As the Rhine passes through the middle of Basel it is still nearly 400 miles from reaching the ocean in Holland, however the river doesn't seem to have realised this and it's already pretty enormous - certainly a lot larger than, say, the Thames as it passes Limehouse. It's from hear that I have the first real view of the city. I have to say, at this point I regret not bringing a camera, but for the sake of demonstrating a little of the contradictions here are a couple of 'google image' pictures from close to where I was standing showing the view in both directions along the Rhine:
I felt I'd already had enough concrete for one day so I headed for the old town with its museums, cathedrals and, hopefully, shops that sell more than just French bread and haircuts.
As I walked along the streets into the old town, one of the first things that struck me was a cyclist. Actually lot's of cyclists. Fortunately I use the term 'struck' in the metaphorical sense and I wasn't the cause (or the target) of a 2 wheeled pile-up. Now, I've recently gotten back into cycling both commuting while I was in London and for fun/fitness in my spare time (something I'm enjoying immensely in the Alsace and will doubtless be the subject of some future blogwittering). What caught my attention in Basel though was just how many normal people were on bikes (despite me clocking a thermometer at -4 Celsius) dressed in casual winter clothing (I'd escaped the white plimsoll gang by then) going about their everyday business as if it was the most normal thing in the world. I really do hope that the trend for more cycling in cities like London and Manchester continues to grow beyond the urban-warrior/spandex/power-ranger clan that I embarrassingly count myself amongst.
Then, after wandering around the usual mixture of cathedrals (Erasmus is buried in one) and shops (I very nearly brought some over-priced walking boots in the Mammut store), I decided to stop for lunch.
I managed (not without a little temptation) to avoid the inevitable McDonald's and Starbucks offerings of this historic town and chanced upon a small café above a bakery on one of the side streets. I sat down and read the menu, this didn't take long as there we're only 2 dishes available each day - one meat and one veg option. Obviously I decided to go for the meat option which was a sort of French Sheppard's Pie called hachi parmentier, a dish I know and like.
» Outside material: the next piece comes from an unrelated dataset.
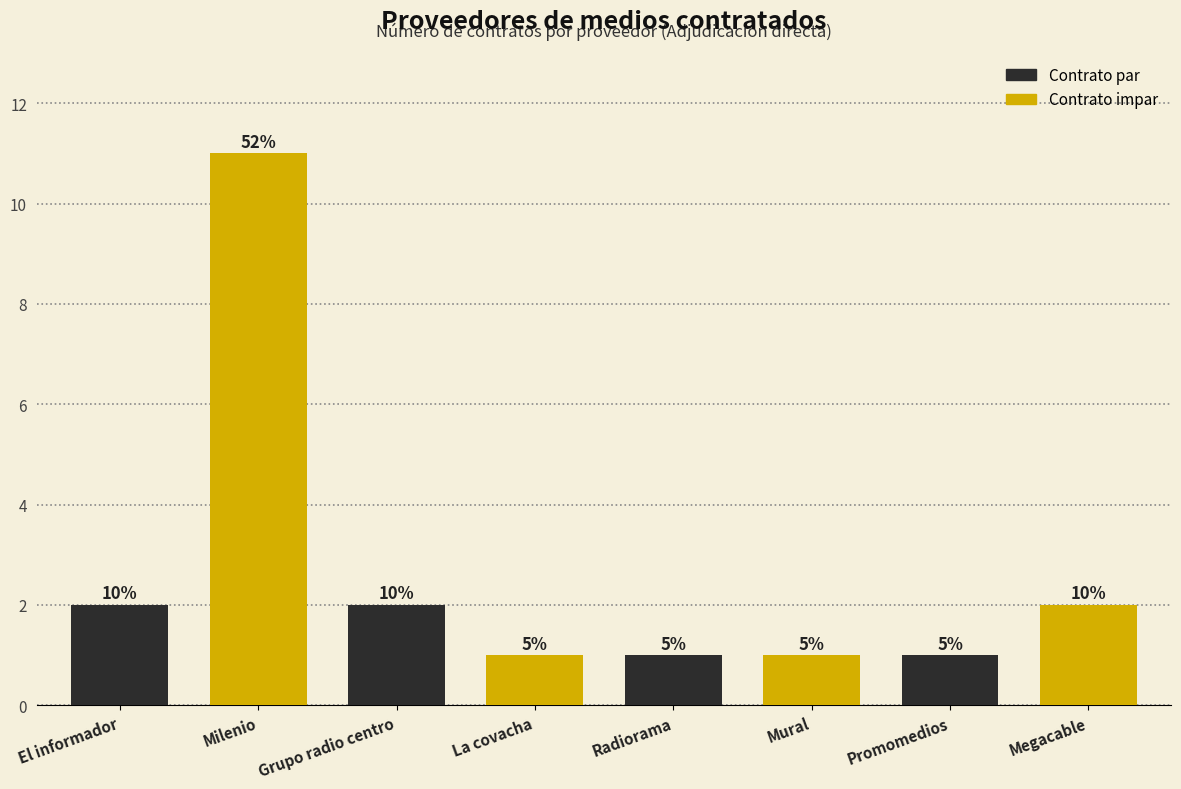

List the labels in order of value, smallest first.

La covacha, Radiorama, Mural, Promomedios, El informador, Grupo radio centro, Megacable, Milenio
A couple of minutes later the waitress comes over and fortunately speaks excellent English, as I found everyone to in this German (with a very weird accent) speaking part of Switzerland. "unfortunately sir, I am out of the meat and I only have the veg left", hmmmm, don't know what it says and the waitress can't translate it: "it's vegetable" is all she can offer. Ahh well, it's the same price as the meat dish (about £10) so it must be fairly substantial "ok, I'll have the vegetables and a coke".
5 minutes later I am presented with a small bowl of lettuce. And a coke. And nothing else. There must be more coming, there must be, I'll eat my lettuce reaaaalllly slowly whilst I wait for her to bring whatever is supposed to come with it. 10 minutes of slowly munching lettuce later and I've nearly finished, and nearly finished deciding how strongly I'm going to refuse to pay £10 for a small bowl of lettuce. I eat the last bit and catch the waitress' eye. Then, just as I'm about to mutter the words "There is a problem", a large dish of veg casserole arrives in front of me from waitress clearly wondering why I've taken so long to eat my lettuce starter. Ahhh, that's better - thank god she put that down before I started mouthing off!
So; a good lunch, a new city explored, back home for a bike ride, some pasta and an episode of the Tudors (which Anne-So is addicted to) and that's my day done.
Thank you for listening and I hope I've not bored you senseless.